Masaki: A big part of my motivation was “spreading Japan’s services around the world.” I decided that in order to achieve that, I needed to get involved with Mercari JP, the core of our services. That’s why I decided to join my team. It’s true that the Mercari Group has expanded significantly since the two of us joined, and that’s exactly why we want to test ourselves to see how much of an impact we can leave.
Kawashima: The best part of the Mercari Group is being able to work with so many talented people. It’s incredible, and I really want nothing more than to simply work together with those members to make great products.
Masaki: I totally understand! Being able to work with such talented people is a rare opportunity. We now have Mercari JP, US, and Merpay – our three pillars, so to speak.

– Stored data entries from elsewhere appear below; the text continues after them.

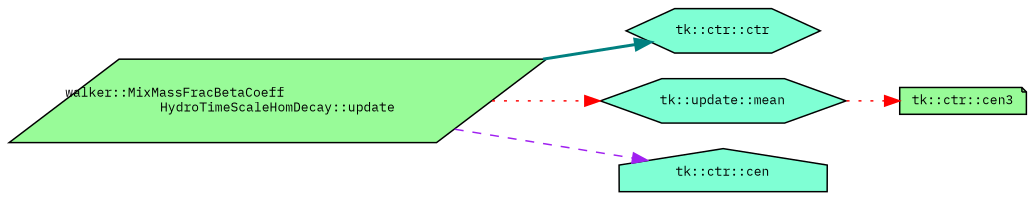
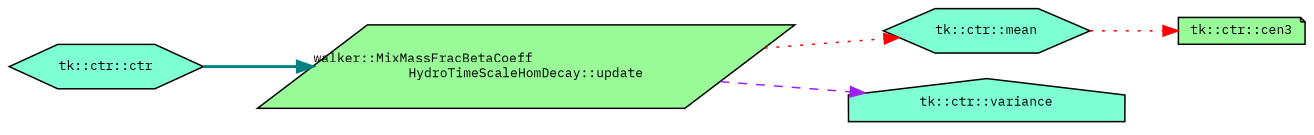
  digraph {
    fontname="IBM Plex Mono"
    rankdir=LR
    node [color=black fillcolor=aquamarine fontname="IBM Plex Mono" fontsize=9 shape=hexagon style=filled]
    edge [color=red fontname="IBM Plex Mono" fontsize=9 labelfontname="sans-serif" labelfontsize=9 style=dotted]
    n1 [fillcolor=palegreen fontcolor=black height=0.2 label="walker::MixMassFracBetaCoeff\lHydroTimeScaleHomDecay::update" shape=parallelogram width=0.4]
    n2 [height=0.2 label="tk::ctr::ctr" width=0.4]
-   n3 [height=0.2 label="tk::update::mean" width=0.4]
-   n4 [height=0.2 label="tk::ctr::cen" shape=house width=0.4]
+   n3 [height=0.2 label="tk::ctr::mean" width=0.4]
+   n4 [height=0.2 label="tk::ctr::variance" shape=house width=0.4]
    n5 [fillcolor=palegreen height=0.2 label="tk::ctr::cen3" shape=note width=0.4]
-   n1 -> n2 [color=teal style=bold]
+   n2 -> n1 [color=teal style=bold]
    n1 -> n3
    n1 -> n4 [color=purple style=dashed]
    n3 -> n5
  }
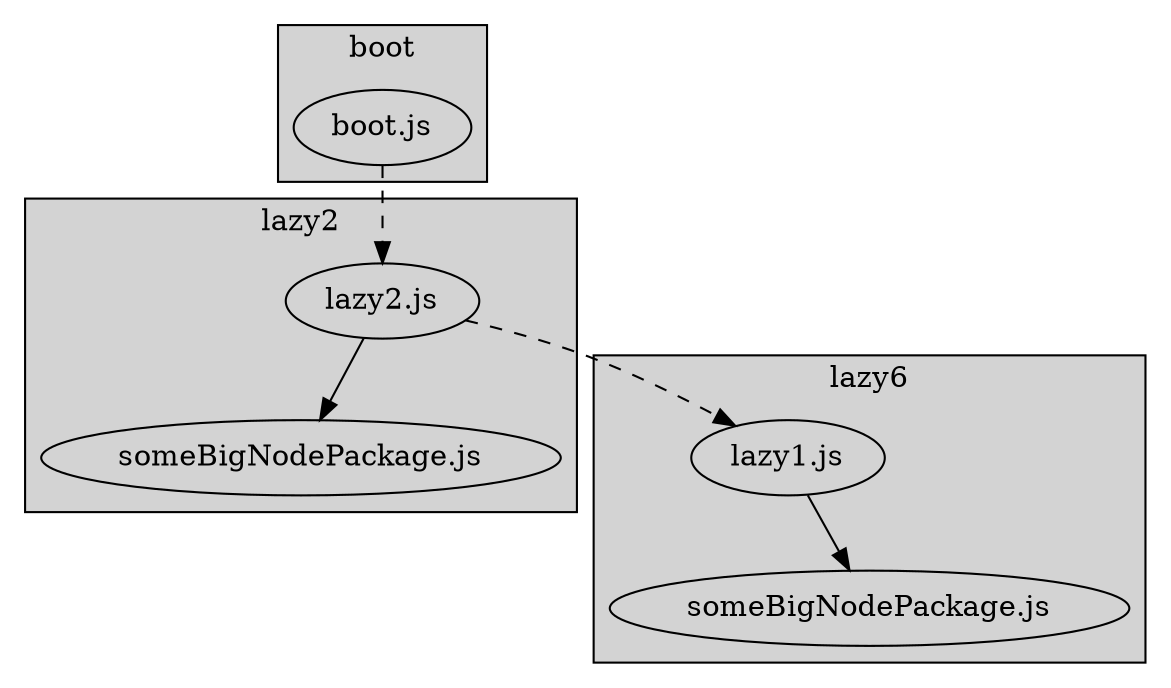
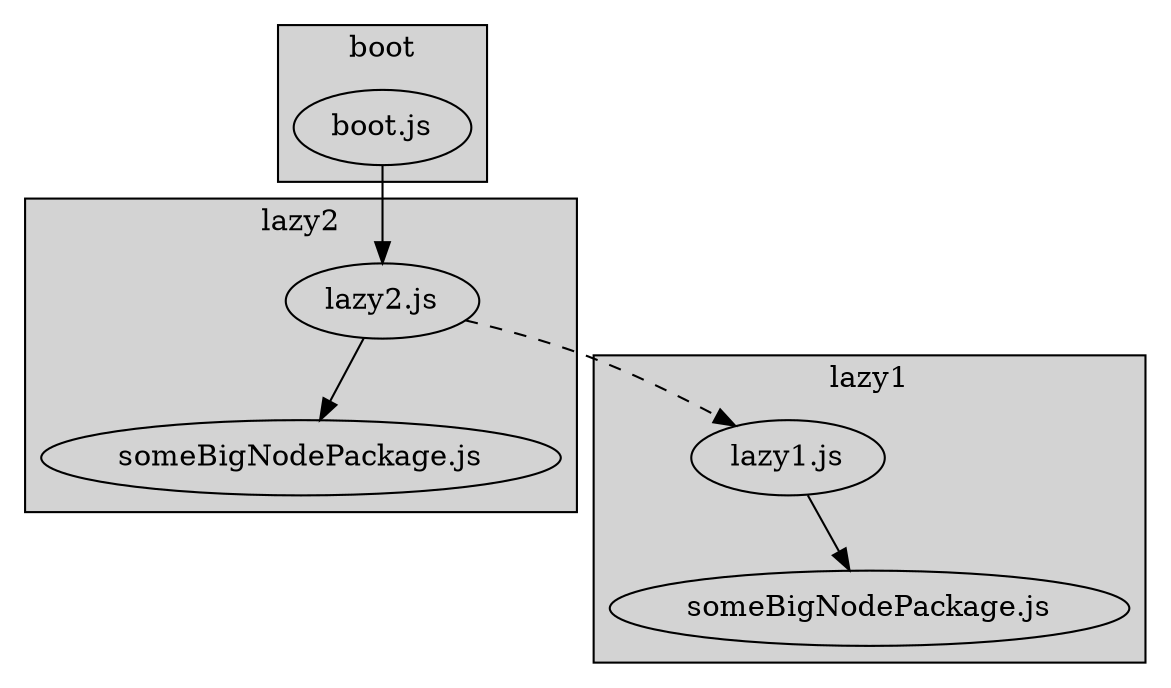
  digraph {
    edge [fontsize=8]
    n1 [label="lazy1.js"]
    n2 [label="someBigNodePackage.js"]
    n3 [label="boot.js"]
    n4 [label="lazy2.js"]
    n5 [label="someBigNodePackage.js"]
    subgraph cluster_1 {
      bgcolor=lightgrey
-     label=lazy6
+     label=lazy1
      n1
      n2
    }
    subgraph cluster_2 {
      bgcolor=lightgrey
      label=boot
      n3
    }
    subgraph cluster_3 {
      bgcolor=lightgrey
      label=lazy2
      n4
      n5
    }
    n1 -> n2
-   n3 -> n4 [style=dashed]
+   n3 -> n4 [style=solid]
    n4 -> n1 [style=dashed]
    n4 -> n5
  }
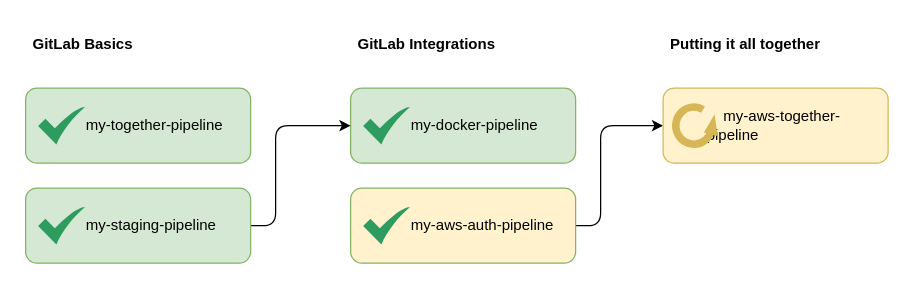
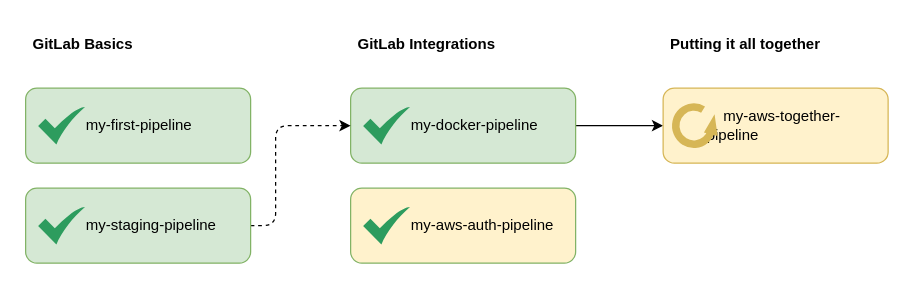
  <mxCell id="0" />
  <mxCell id="1" parent="0" />
  <mxCell id="2" value="&lt;b&gt;GitLab Basics&lt;/b&gt;" style="text;strokeColor=none;fillColor=none;align=left;verticalAlign=middle;spacingLeft=4;spacingRight=4;overflow=hidden;points=[[0,0.5],[1,0.5]];portConstraint=eastwest;rotatable=0;whiteSpace=wrap;html=1;" parent="1" vertex="1"><mxGeometry x="20" y="20" width="170" height="30" as="geometry" /></mxCell>
- <mxCell id="3" value="&amp;nbsp; &amp;nbsp; &amp;nbsp; &amp;nbsp; &amp;nbsp; &amp;nbsp; &amp;nbsp; my-together-pipeline" style="rounded=1;whiteSpace=wrap;html=1;align=left;fillColor=#d5e8d4;strokeColor=#82b366;" parent="1" vertex="1"><mxGeometry x="20" y="70" width="180" height="60" as="geometry" /></mxCell>
+ <mxCell id="3" value="&amp;nbsp; &amp;nbsp; &amp;nbsp; &amp;nbsp; &amp;nbsp; &amp;nbsp; &amp;nbsp; my-first-pipeline" style="rounded=1;whiteSpace=wrap;html=1;align=left;fillColor=#d5e8d4;strokeColor=#82b366;" parent="1" vertex="1"><mxGeometry x="20" y="70" width="180" height="60" as="geometry" /></mxCell>
  <mxCell id="4" value="" style="sketch=0;html=1;aspect=fixed;strokeColor=none;shadow=0;align=center;fillColor=#2D9C5E;verticalAlign=top;labelPosition=center;verticalLabelPosition=bottom;shape=mxgraph.gcp2.check" parent="1" vertex="1"><mxGeometry x="30" y="85" width="37.5" height="30" as="geometry" /></mxCell>
+ <mxCell id="5" style="edgeStyle=orthogonalEdgeStyle;rounded=0;orthogonalLoop=1;jettySize=auto;html=1;entryX=0;entryY=0.5;entryDx=0;entryDy=0;" parent="1" source="6" target="14" edge="1"><mxGeometry relative="1" as="geometry" /></mxCell>
  <mxCell id="6" value="&amp;nbsp; &amp;nbsp; &amp;nbsp; &amp;nbsp; &amp;nbsp; &amp;nbsp; &amp;nbsp; my-docker-pipeline" style="rounded=1;whiteSpace=wrap;html=1;align=left;fillColor=#d5e8d4;strokeColor=#82b366;" parent="1" vertex="1"><mxGeometry x="280" y="70" width="180" height="60" as="geometry" /></mxCell>
  <mxCell id="7" value="&lt;b&gt;GitLab Integrations&amp;nbsp;&lt;/b&gt;" style="text;strokeColor=none;fillColor=none;align=left;verticalAlign=middle;spacingLeft=4;spacingRight=4;overflow=hidden;points=[[0,0.5],[1,0.5]];portConstraint=eastwest;rotatable=0;whiteSpace=wrap;html=1;" parent="1" vertex="1"><mxGeometry x="280" y="20" width="170" height="30" as="geometry" /></mxCell>
- <mxCell id="8" style="edgeStyle=orthogonalEdgeStyle;rounded=1;orthogonalLoop=1;jettySize=auto;html=1;entryX=0;entryY=0.5;entryDx=0;entryDy=0;" parent="1" source="9" target="14" edge="1"><mxGeometry relative="1" as="geometry"><Array as="points"><mxPoint x="480" y="180" /><mxPoint x="480" y="100" /></Array></mxGeometry></mxCell>
  <mxCell id="9" value="&amp;nbsp; &amp;nbsp; &amp;nbsp; &amp;nbsp; &amp;nbsp; &amp;nbsp; &amp;nbsp; my-aws-auth-pipeline" style="rounded=1;whiteSpace=wrap;html=1;align=left;fillColor=#fff2cc;strokeColor=#82b366;" parent="1" vertex="1"><mxGeometry x="280" y="150" width="180" height="60" as="geometry" /></mxCell>
- <mxCell id="10" style="edgeStyle=orthogonalEdgeStyle;rounded=1;orthogonalLoop=1;jettySize=auto;html=1;entryX=0;entryY=0.5;entryDx=0;entryDy=0;" parent="1" source="11" target="6" edge="1"><mxGeometry relative="1" as="geometry"><Array as="points"><mxPoint x="220" y="180" /><mxPoint x="220" y="100" /></Array></mxGeometry></mxCell>
+ <mxCell id="10" style="edgeStyle=orthogonalEdgeStyle;rounded=1;orthogonalLoop=1;jettySize=auto;html=1;entryX=0;entryY=0.5;entryDx=0;entryDy=0;dashed=1;" parent="1" source="11" target="6" edge="1"><mxGeometry relative="1" as="geometry"><Array as="points"><mxPoint x="220" y="180" /><mxPoint x="220" y="100" /></Array></mxGeometry></mxCell>
  <mxCell id="11" value="&amp;nbsp; &amp;nbsp; &amp;nbsp; &amp;nbsp; &amp;nbsp; &amp;nbsp; &amp;nbsp; my-staging-pipeline" style="rounded=1;whiteSpace=wrap;html=1;align=left;fillColor=#d5e8d4;strokeColor=#82b366;" parent="1" vertex="1"><mxGeometry x="20" y="150" width="180" height="60" as="geometry" /></mxCell>
  <mxCell id="12" value="" style="sketch=0;html=1;aspect=fixed;strokeColor=none;shadow=0;align=center;fillColor=#2D9C5E;verticalAlign=top;labelPosition=center;verticalLabelPosition=bottom;shape=mxgraph.gcp2.check" parent="1" vertex="1"><mxGeometry x="30" y="165" width="37.5" height="30" as="geometry" /></mxCell>
  <mxCell id="13" value="&lt;b&gt;Putting it all together&lt;/b&gt;" style="text;strokeColor=none;fillColor=none;align=left;verticalAlign=middle;spacingLeft=4;spacingRight=4;overflow=hidden;points=[[0,0.5],[1,0.5]];portConstraint=eastwest;rotatable=0;whiteSpace=wrap;html=1;" parent="1" vertex="1"><mxGeometry x="530" y="20" width="170" height="30" as="geometry" /></mxCell>
  <mxCell id="14" value="&amp;nbsp; &amp;nbsp; &amp;nbsp; &amp;nbsp; &amp;nbsp; &amp;nbsp; &amp;nbsp; my-aws-together-&amp;nbsp; &amp;nbsp; &amp;nbsp; &amp;nbsp; &amp;nbsp; &amp;nbsp; &amp;nbsp; &amp;nbsp; &amp;nbsp; &amp;nbsp; &amp;nbsp; pipeline" style="rounded=1;whiteSpace=wrap;html=1;align=left;fillColor=#fff2cc;strokeColor=#d6b656;" parent="1" vertex="1"><mxGeometry x="530" y="70" width="180" height="60" as="geometry" /></mxCell>
  <mxCell id="15" value="" style="verticalLabelPosition=bottom;html=1;verticalAlign=top;strokeWidth=6;shape=mxgraph.lean_mapping.physical_pull;pointerEvents=1;fillColor=#fff2cc;strokeColor=#d6b656;" parent="1" vertex="1"><mxGeometry x="540" y="85" width="30" height="30" as="geometry" /></mxCell>
  <mxCell id="16" value="" style="sketch=0;html=1;aspect=fixed;strokeColor=none;shadow=0;align=center;fillColor=#2D9C5E;verticalAlign=top;labelPosition=center;verticalLabelPosition=bottom;shape=mxgraph.gcp2.check" vertex="1" parent="1"><mxGeometry x="290" y="85" width="37.5" height="30" as="geometry" /></mxCell>
  <mxCell id="17" value="" style="sketch=0;html=1;aspect=fixed;strokeColor=none;shadow=0;align=center;fillColor=#2D9C5E;verticalAlign=top;labelPosition=center;verticalLabelPosition=bottom;shape=mxgraph.gcp2.check" vertex="1" parent="1"><mxGeometry x="290" y="165" width="37.5" height="30" as="geometry" /></mxCell>
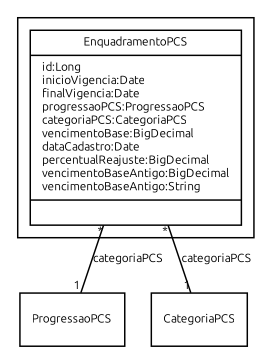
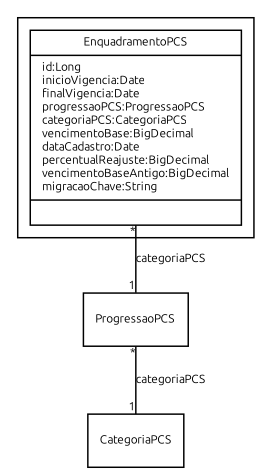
  digraph {
    fontname=Ubuntu
    fontsize=8
    node [fontname=Ubuntu fontsize=8 shape=record]
    edge [arrowhead=none fontname=Ubuntu fontsize=8 headlabel=1 taillabel="*"]
-   n1 [label="{EnquadramentoPCS|id:Long\linicioVigencia:Date\lfinalVigencia:Date\lprogressaoPCS:ProgressaoPCS\lcategoriaPCS:CategoriaPCS\lvencimentoBase:BigDecimal\ldataCadastro:Date\lpercentualReajuste:BigDecimal\lvencimentoBaseAntigo:BigDecimal\lvencimentoBaseAntigo:String\l|\l}"]
+   n1 [label="{EnquadramentoPCS|id:Long\linicioVigencia:Date\lfinalVigencia:Date\lprogressaoPCS:ProgressaoPCS\lcategoriaPCS:CategoriaPCS\lvencimentoBase:BigDecimal\ldataCadastro:Date\lpercentualReajuste:BigDecimal\lvencimentoBaseAntigo:BigDecimal\lmigracaoChave:String\l|\l}"]
    ProgressaoPCS
    CategoriaPCS
    subgraph cluster_1 {
      n1
    }
    n1 -> ProgressaoPCS [label=categoriaPCS]
-   n1 -> CategoriaPCS [label=categoriaPCS]
+   ProgressaoPCS -> CategoriaPCS [label=categoriaPCS]
  }
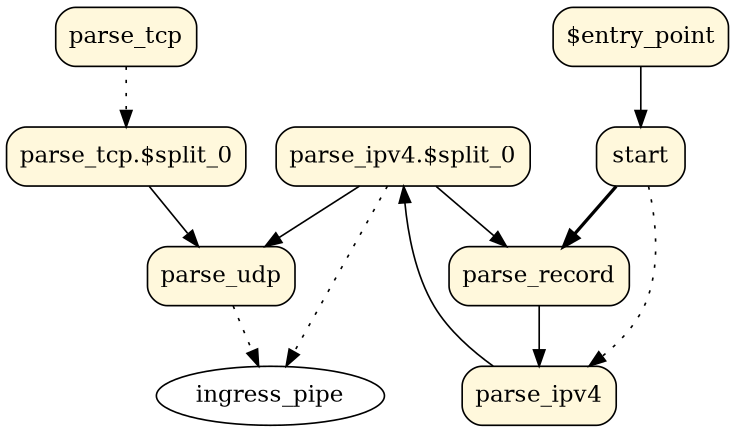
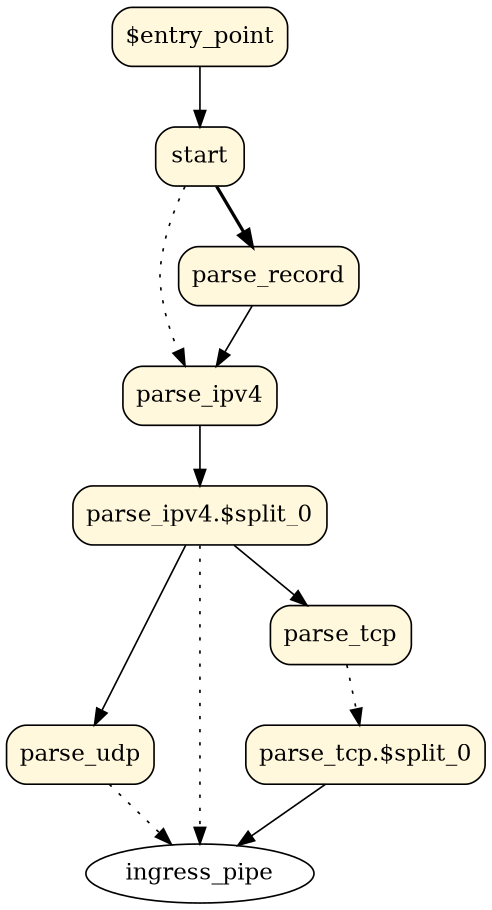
  digraph {
    node [fillcolor=cornsilk shape=record style="filled,rounded"]
    edge [style=solid]
    n1 [label="{parse_udp}"]
    ingress_pipe [fillcolor="" shape="" style=""]
    n3 [label="{parse_tcp\.\$split_0}"]
    n4 [label="{parse_tcp}"]
    n5 [label="{parse_ipv4\.\$split_0}"]
    n6 [label="{parse_ipv4}"]
    n7 [label="{parse_record}"]
    n8 [label="{start}"]
    n9 [label="{\$entry_point}"]
    n1 -> ingress_pipe [style=dotted]
-   n3 -> n1
+   n3 -> ingress_pipe
    n4 -> n3 [style=dotted]
    n5 -> n1
    n5 -> ingress_pipe [style=dotted]
-   n5 -> n7
+   n5 -> n4
    n6 -> n5
    n7 -> n6
    n8 -> n6 [style=dotted]
    n8 -> n7 [style=bold]
    n9 -> n8
  }
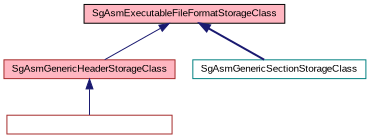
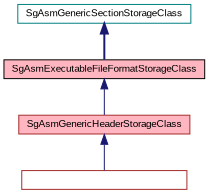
  digraph {
    fontname="Liberation Sans"
    node [color=brown fillcolor=white fontname="Liberation Sans" fontsize=10 shape=record style=filled]
    edge [color=midnightblue dir=back fontname="Liberation Sans" fontsize=10 labelfontname=Helvetica labelfontsize=10 style=solid]
    n1 [fontcolor=white height=0.2 label=SgAsmLEFileHeaderStorageClass width=0.4]
    n2 [fillcolor=lightpink height=0.2 label=SgAsmGenericHeaderStorageClass width=0.4]
    n3 [color=teal height=0.2 label=SgAsmGenericSectionStorageClass width=0.4]
    n4 [color=black fillcolor=lightpink height=0.2 label=SgAsmExecutableFileFormatStorageClass width=0.4]
    n2 -> n1
    n4 -> n2
-   n4 -> n3 [style=bold]
+   n3 -> n4 [style=bold]
  }
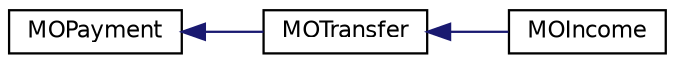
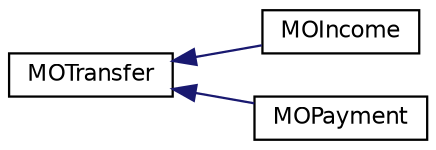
  digraph {
    rankdir=LR
    node [color=black fillcolor=white fontname=Helvetica fontsize=10 shape=record style=filled]
    edge [color=midnightblue dir=back fontname=Helvetica fontsize=10 labelfontname=Helvetica labelfontsize=10 style=solid]
    n1 [height=0.2 label=MOTransfer width=0.4]
    n2 [height=0.2 label=MOIncome width=0.4]
    n3 [height=0.2 label=MOPayment width=0.4]
    n1 -> n2
-   n3 -> n1
+   n1 -> n3
  }
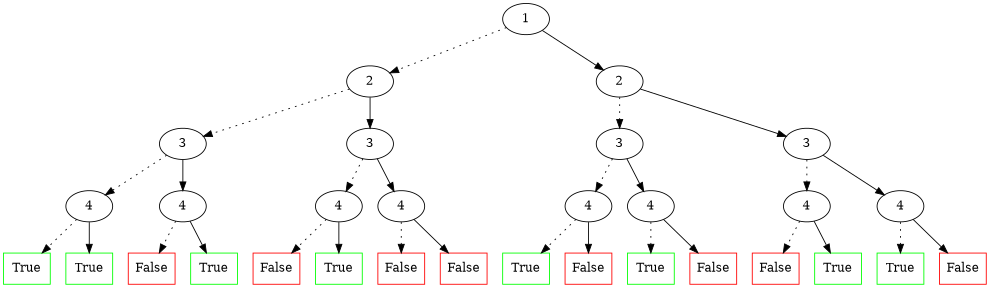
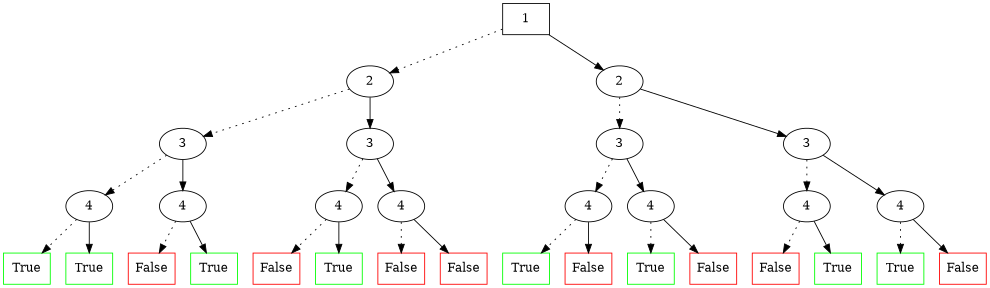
  digraph {
    node [shape=box]
-   n1 [label=1 shape=""]
+   n1 [label=1]
    n2 [label=2 shape=""]
    n3 [label=2 shape=""]
    n4 [label=3 shape=""]
    n5 [label=3 shape=""]
    n6 [label=3 shape=""]
    n7 [label=3 shape=""]
    n8 [label=4 shape=""]
    n9 [label=4 shape=""]
    n10 [label=4 shape=""]
    n11 [label=4 shape=""]
    n12 [color=green label=True]
    n13 [color=green label=True]
    n14 [color=red label=False]
    n15 [color=green label=True]
    n16 [color=red label=False]
    n17 [color=green label=True]
    n18 [color=red label=False]
    n19 [color=red label=False]
    n20 [label=4 shape=""]
    n21 [label=4 shape=""]
    n22 [label=4 shape=""]
    n23 [label=4 shape=""]
    n24 [color=green label=True]
    n25 [color=red label=False]
    n26 [color=green label=True]
    n27 [color=red label=False]
    n28 [color=red label=False]
    n29 [color=green label=True]
    n30 [color=green label=True]
    n31 [color=red label=False]
    n1 -> n2 [style=dotted]
    n1 -> n3
    n2 -> n4 [style=dotted]
    n2 -> n5
    n3 -> n6 [style=dotted]
    n3 -> n7
    n4 -> n8 [style=dotted]
    n4 -> n9
    n5 -> n10 [style=dotted]
    n5 -> n11
    n6 -> n20 [style=dotted]
    n6 -> n21
    n7 -> n22 [style=dotted]
    n7 -> n23
    n8 -> n12 [style=dotted]
    n8 -> n13
    n9 -> n14 [style=dotted]
    n9 -> n15
    n10 -> n16 [style=dotted]
    n10 -> n17
    n11 -> n18 [style=dotted]
    n11 -> n19
    n20 -> n24 [style=dotted]
    n20 -> n25
    n21 -> n26 [style=dotted]
    n21 -> n27
    n22 -> n28 [style=dotted]
    n22 -> n29
    n23 -> n30 [style=dotted]
    n23 -> n31
  }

I’d love to take on Europe again if given the opportunity.
After graduating from California State University, Northridge, Kawashima worked at Information Services International-Dentsu, Ltd. before joining Enigmo Inc. in 2006. As the VP of Engineering, he worked to launch a number of new businesses, including BUYMA, and experienced Enigmo listing on TSE Mothers in July 2012. In 2014, he was appointed representative director of stulio inc. After joining Mercari in March 2016, he moved to London, where he launched the UK version of Mercari. He returned to Japan in spring of 2018, and joined Merpay as a product manager.
After graduating, Masaki joined an IT startup as a backend engineer and product manager, working on services for supporting company recruitment. He joined Mercari in October 2016. For two years, he worked for Mercari UK as a product manager, starting from the very beginning and up until its closure. He returned to Japan in winter 2018 and now works for Mercari JP as a product manager.